Triangle Industries Announces Sale of Subscription Receipts


VANCOUVER, British Columbia, March 02, 2018 (GLOBE NEWSWIRE) -- Triangle Industries Ltd. (the “Company”) (NEX:TIA.H) announces the completion of the sale of 50,000,000 non-transferable subscription receipts (the “Subscription Receipts”) at a price of $.02 per Subscription Receipt for gross proceeds of $1,000,000, as previously announced in its press release of February 6th.  Each Subscription Receipt is conditionally exchangeable for one unit (a “Unit”) consisting of one common share and one warrant.  Each warrant is exercisable to acquire a further common share at a price of $.05 per share for a period of 12 months (the “Offering”).

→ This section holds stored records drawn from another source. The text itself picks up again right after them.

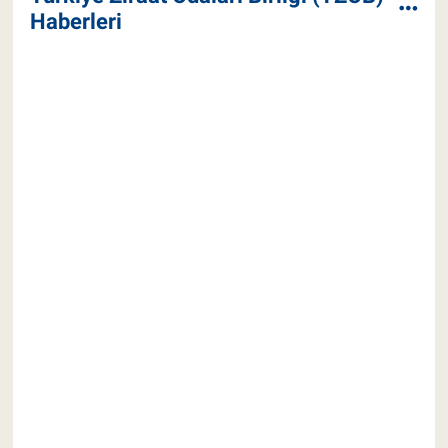
Haberleri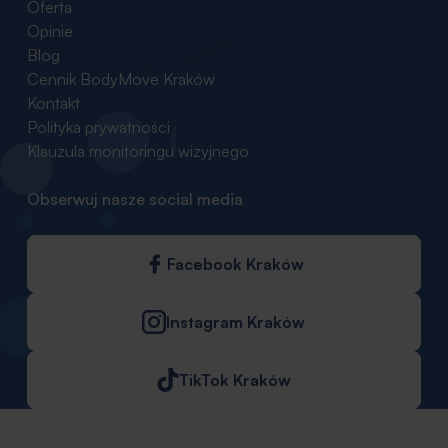
Oferta
Opinie
Blog
Cennik BodyMove Kraków
Kontakt
Polityka prywatności
Klauzula monitoringu wizyjnego
Obserwuj nasze social media
Facebook Kraków
Instagram Kraków
TikTok Kraków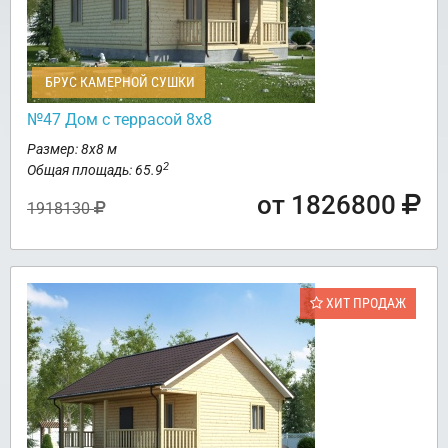
БРУС КАМЕРНОЙ СУШКИ
№47 Дом с террасой 8х8
Размер: 8х8 м
2
Общая площадь: 65.9
от 1826800
1918130
ХИТ ПРОДАЖ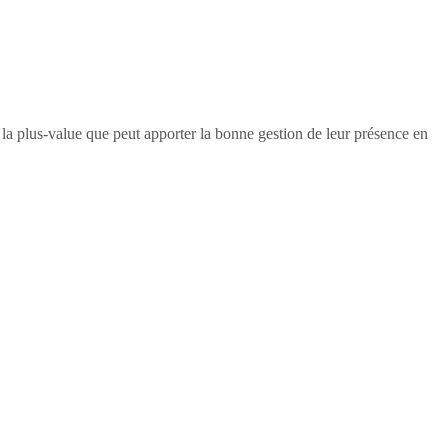
e la plus-value que peut apporter la bonne gestion de leur présence en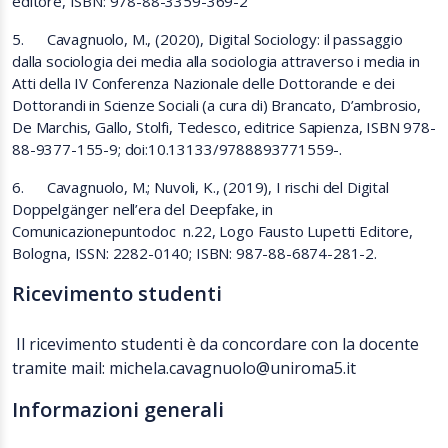
editore, ISBN: 978-88-3359-369-2
5. Cavagnuolo, M., (2020), Digital Sociology: il passaggio
dalla sociologia dei media alla sociologia attraverso i media in
Atti della IV Conferenza Nazionale delle Dottorande e dei
Dottorandi in Scienze Sociali (a cura di) Brancato, D’ambrosio,
De Marchis, Gallo, Stolfi, Tedesco, editrice Sapienza, ISBN 978-
88-9377-155-9; doi:10.13133/9788893771559-.
6. Cavagnuolo, M.; Nuvoli, K., (2019), I rischi del Digital
Doppelgänger nell’era del Deepfake, in
Comunicazionepuntodoc n.22, Logo Fausto Lupetti Editore,
Bologna, ISSN: 2282-0140; ISBN: 987-88-6874-281-2.
Ricevimento studenti
Il ricevimento studenti è da concordare con la docente
tramite mail: michela.cavagnuolo@uniroma5.it
Informazioni generali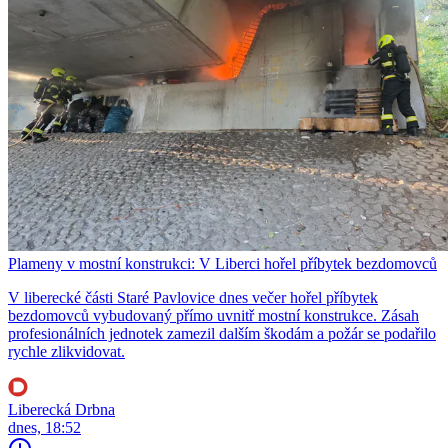
Plameny v mostní konstrukci: V Liberci hořel příbytek bezdomovců
V liberecké části Staré Pavlovice dnes večer hořel příbytek
bezdomovců vybudovaný přímo uvnitř mostní konstrukce. Zásah
profesionálních jednotek zamezil dalším škodám a požár se podařilo
rychle zlikvidovat.
Liberecká Drbna
dnes, 18:52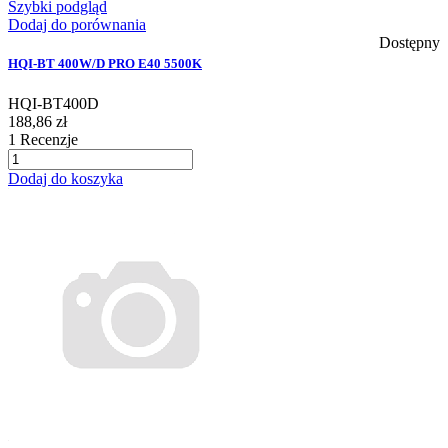
Szybki podgląd
Dodaj do porównania
Dostępny
HQI-BT 400W/D PRO E40 5500K
HQI-BT400D
188,86 zł
1
Recenzje
Dodaj do koszyka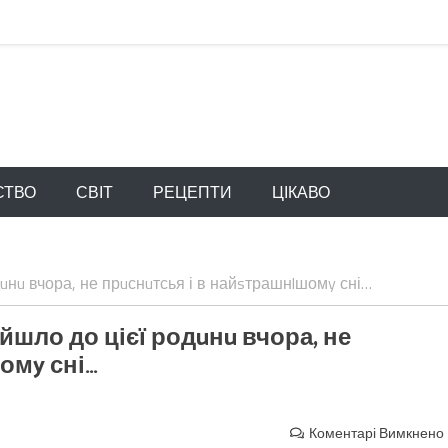
СТВО
СВІТ
РЕЦЕПТИ
ЦІКАВО
одuнu вчора, не прuснuтсья і в найsтрашнlшомy сні…
рuйшло до цієї родuнu вчора, не
омy сні…
Коментарі Вимкнено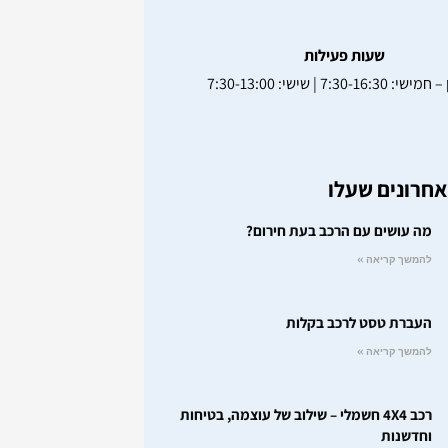
שעות פעילות
7:30-16:3 | שישי: 7:30-13:00
חרונים שעלו
מה עושים עם הרכב בעת חירום?
להמשך קריאה »
העברת טסט לרכב בקלות
להמשך קריאה »
רכב 4X4 חשמלי – שילוב של עוצמה, בטיחות
וחדשנות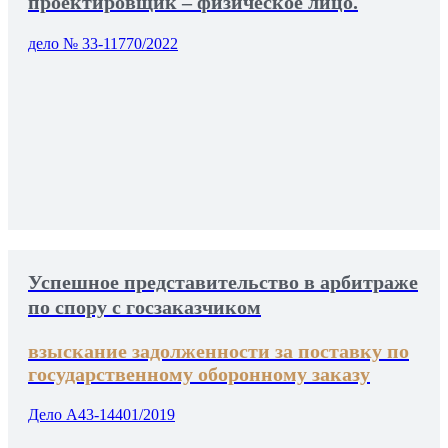
проектировщик – физическое лицо.
дело № 33-11770/2022
Успешное представительство в арбитраже
по спору с госзаказчиком
взыскание задолженности за поставку по
государственному оборонному заказу
Дело А43-14401/2019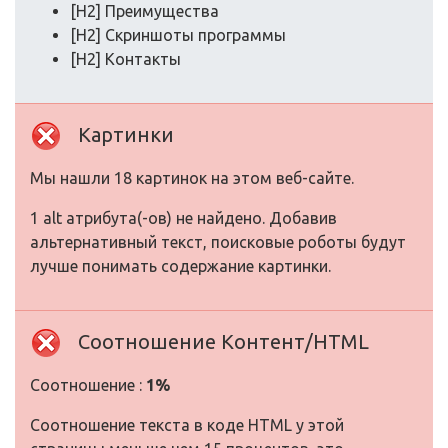
[H2] Преимущества
[H2] Скриншоты программы
[H2] Контакты
Картинки
Мы нашли 18 картинок на этом веб-сайте.
1 alt атрибута(-ов) не найдено. Добавив
альтернативный текст, поисковые роботы будут
лучше понимать содержание картинки.
Соотношение Контент/HTML
Соотношение :
1%
Соотношение текста в коде HTML у этой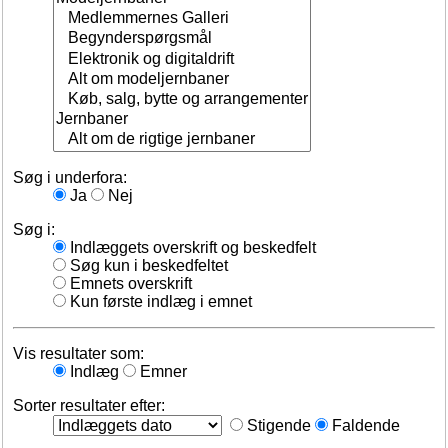
Søg i underfora:
Ja
Nej
Søg i:
Indlæggets overskrift og beskedfelt
Søg kun i beskedfeltet
Emnets overskrift
Kun første indlæg i emnet
Vis resultater som:
Indlæg
Emner
Sorter resultater efter:
Stigende
Faldende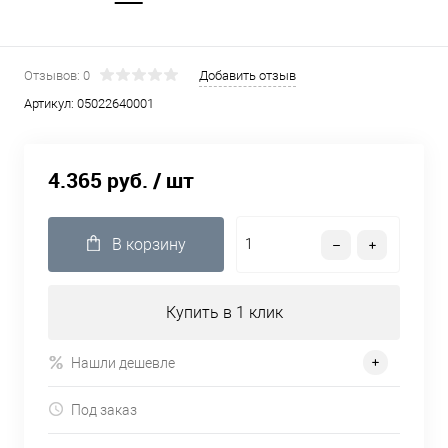
Отзывов: 0
Добавить отзыв
Артикул:
05022640001
4.365 руб.
/ шт
В корзину
Купить в 1 клик
Нашли дешевле
Под заказ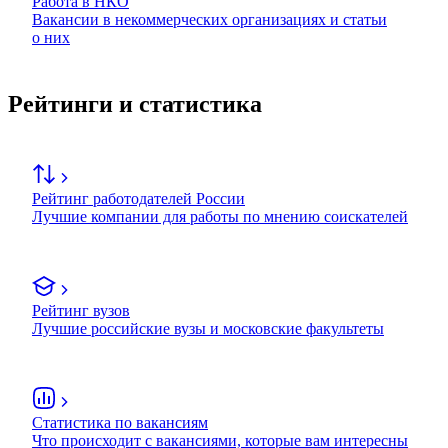
Работа в НКО
Вакансии в некоммерческих организациях и статьи
о них
Рейтинги и статистика
Рейтинг работодателей России
Лучшие компании для работы по мнению соискателей
Рейтинг вузов
Лучшие российские вузы и московские факультеты
Статистика по вакансиям
Что происходит с вакансиями, которые вам интересны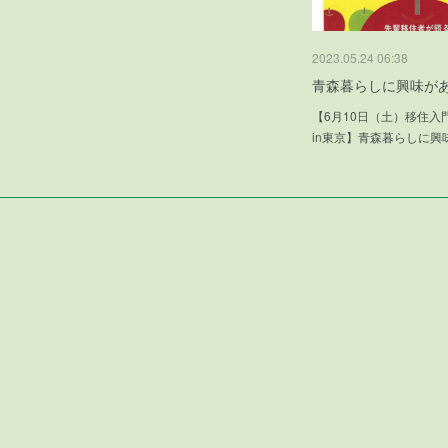
2023.05.24 06:38
青森暮らしに興味が
【6月10日（土）移住入
in東京】青森暮らしに興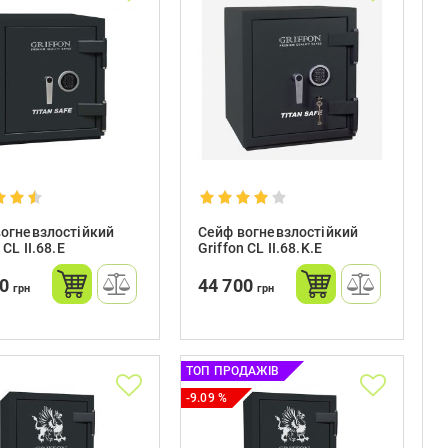
огневзлостійкий
Сейф вогневзлостійкий
 CL II.68.E
Griffon CL II.68.K.E
90
44 700
грн
грн
ТОП ПРОДАЖІВ
-9.09 %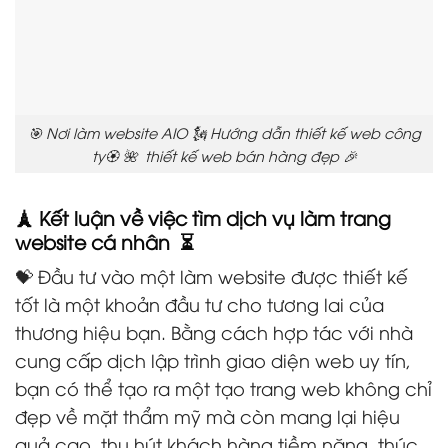
🎯 Nơi làm website AIO 🗽 Hướng dẫn thiết kế web công
ty🏵️ 🌺 thiết kế web bán hàng đẹp 🎉
🗼 Kết luận về việc tìm dịch vụ làm trang
website cá nhân ⏳
💝 Đầu tư vào một làm website được thiết kế
tốt là một khoản đầu tư cho tương lai của
thương hiệu bạn. Bằng cách hợp tác với nhà
cung cấp dịch lập trình giao diện web uy tín,
bạn có thể tạo ra một tạo trang web không chỉ
đẹp về mặt thẩm mỹ mà còn mang lại hiệu
quả cao, thu hút khách hàng tiềm năng, thúc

The gross proceeds of the sale of the Subscription Receipts are being held by Computershare Trust Company of Canada (“Computershare”) as escrow agent. Under the Subscription Receipt Agreement between the Company and Computershare, the proceeds are to be released to the Company conditionally upon shareholder approval of the Offering, the completion of the consolidation of the Company’s issued and outstanding common shares on the basis of 2.5 old shares for 1 new (the “Consolidation”), and receipt of all necessary regulatory approvals.  The Company has obtained conditional approval for the issuance of the Units on exchange of the Subscription Receipts from the TSX Venture Exchange, and will seek shareholder approval for the Offering and the Consolidation at a Special General Meeting which been called for April 3, 2018.  Upon fulfillment of the release conditions, the 20,000,000 Subscription Receipts which will be outstanding post-Consolidation will be exchanged for 20,000,000 Units.

All securities issued in connection with the Offering are subject to a statutory hold period of four months and a day in accordance with applicable securities legislation.  The Company intends to use the proceeds of the Offering to seek and pay the costs of sourcing and executing a transaction by which the Company would acquire a new business or assets, and for general working capital.  The Company is presently in no discussions about, and has no agreement for, any such transaction, and there can be no assurance any such transaction can be successfully entered into or completed.

ON BEHALF OF THE BOARD OF DIRECTORS

Neil Halldorson
C.E.O. and Director

For further information, please contact:

Mr. Neil Halldorson
Telephone:  (604) 562 2582

Neither the TSX Venture Exchange or its Regulation Services Provider (as that term is defined in the policies of the TSX Venture Exchange) accepts responsibility for the adequacy or accuracy of this news release.

Certain information set forth in this news release may contain forward-looking statements that involve substantial known and unknown risks and uncertainties. Examples of such statements are statements relating to shareholder and regulatory approval for the Offering and the Consolidation, and the use of the proceeds of the Offering. These forward-looking statements are subject to numerous risks and uncertainties, certain of which are beyond the control of the Company, including, but not limited to, the possibility that such approvals will not be obtained. Readers are cautioned that the assumptions used in the preparation of such information, although considered reasonable at the time of preparation, may prove to be imprecise and, as such, undue reliance should not be placed on forward-looking statements.  Shareholder and regulatory approval for the Consolidation and the Offering may not be obtained, and if so the Offering will not be completed.